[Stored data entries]
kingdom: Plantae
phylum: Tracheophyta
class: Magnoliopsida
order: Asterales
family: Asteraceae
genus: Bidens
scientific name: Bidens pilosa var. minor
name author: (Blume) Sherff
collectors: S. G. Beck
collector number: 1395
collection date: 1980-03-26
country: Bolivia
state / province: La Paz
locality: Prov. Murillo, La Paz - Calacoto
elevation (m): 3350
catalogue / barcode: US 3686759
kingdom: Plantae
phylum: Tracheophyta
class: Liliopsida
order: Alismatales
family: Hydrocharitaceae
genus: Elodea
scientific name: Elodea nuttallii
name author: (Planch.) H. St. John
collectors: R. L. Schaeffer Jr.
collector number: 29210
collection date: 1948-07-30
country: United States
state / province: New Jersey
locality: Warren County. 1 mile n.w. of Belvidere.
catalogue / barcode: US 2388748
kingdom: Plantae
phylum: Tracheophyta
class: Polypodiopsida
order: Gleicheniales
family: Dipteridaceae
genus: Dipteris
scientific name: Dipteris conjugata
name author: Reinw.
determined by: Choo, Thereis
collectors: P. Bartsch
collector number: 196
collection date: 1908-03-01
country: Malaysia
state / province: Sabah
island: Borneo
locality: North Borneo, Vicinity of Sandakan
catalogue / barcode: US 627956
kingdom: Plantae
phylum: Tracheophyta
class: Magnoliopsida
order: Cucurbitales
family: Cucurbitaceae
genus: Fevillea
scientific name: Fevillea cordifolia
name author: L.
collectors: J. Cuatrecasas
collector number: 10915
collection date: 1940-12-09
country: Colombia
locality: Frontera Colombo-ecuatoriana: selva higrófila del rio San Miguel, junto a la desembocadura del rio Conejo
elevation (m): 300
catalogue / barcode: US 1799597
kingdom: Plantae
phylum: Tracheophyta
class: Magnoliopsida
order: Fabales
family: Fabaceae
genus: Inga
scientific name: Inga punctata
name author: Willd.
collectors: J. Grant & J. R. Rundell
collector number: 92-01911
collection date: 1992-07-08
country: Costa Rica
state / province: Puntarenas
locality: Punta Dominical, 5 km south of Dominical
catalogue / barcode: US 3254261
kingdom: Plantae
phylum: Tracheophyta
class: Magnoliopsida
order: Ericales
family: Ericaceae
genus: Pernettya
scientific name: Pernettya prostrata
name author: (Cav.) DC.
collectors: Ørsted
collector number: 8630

# Problem statement
Print every line of the items above word for word, leaving nothing out and changing nothing.

# Output
kingdom: Plantae
phylum: Tracheophyta
class: Magnoliopsida
order: Asterales
family: Asteraceae
genus: Bidens
scientific name: Bidens pilosa var. minor
name author: (Blume) Sherff
collectors: S. G. Beck
collector number: 1395
collection date: 1980-03-26
country: Bolivia
state / province: La Paz
locality: Prov. Murillo, La Paz - Calacoto
elevation (m): 3350
catalogue / barcode: US 3686759
kingdom: Plantae
phylum: Tracheophyta
class: Liliopsida
order: Alismatales
family: Hydrocharitaceae
genus: Elodea
scientific name: Elodea nuttallii
name author: (Planch.) H. St. John
collectors: R. L. Schaeffer Jr.
collector number: 29210
collection date: 1948-07-30
country: United States
state / province: New Jersey
locality: Warren County. 1 mile n.w. of Belvidere.
catalogue / barcode: US 2388748
kingdom: Plantae
phylum: Tracheophyta
class: Polypodiopsida
order: Gleicheniales
family: Dipteridaceae
genus: Dipteris
scientific name: Dipteris conjugata
name author: Reinw.
determined by: Choo, Thereis
collectors: P. Bartsch
collector number: 196
collection date: 1908-03-01
country: Malaysia
state / province: Sabah
island: Borneo
locality: North Borneo, Vicinity of Sandakan
catalogue / barcode: US 627956
kingdom: Plantae
phylum: Tracheophyta
class: Magnoliopsida
order: Cucurbitales
family: Cucurbitaceae
genus: Fevillea
scientific name: Fevillea cordifolia
name author: L.
collectors: J. Cuatrecasas
collector number: 10915
collection date: 1940-12-09
country: Colombia
locality: Frontera Colombo-ecuatoriana: selva higrófila del rio San Miguel, junto a la desembocadura del rio Conejo
elevation (m): 300
catalogue / barcode: US 1799597
kingdom: Plantae
phylum: Tracheophyta
class: Magnoliopsida
order: Fabales
family: Fabaceae
genus: Inga
scientific name: Inga punctata
name author: Willd.
collectors: J. Grant & J. R. Rundell
collector number: 92-01911
collection date: 1992-07-08
country: Costa Rica
state / province: Puntarenas
locality: Punta Dominical, 5 km south of Dominical
catalogue / barcode: US 3254261
kingdom: Plantae
phylum: Tracheophyta
class: Magnoliopsida
order: Ericales
family: Ericaceae
genus: Pernettya
scientific name: Pernettya prostrata
name author: (Cav.) DC.
collectors: Ørsted
collector number: 8630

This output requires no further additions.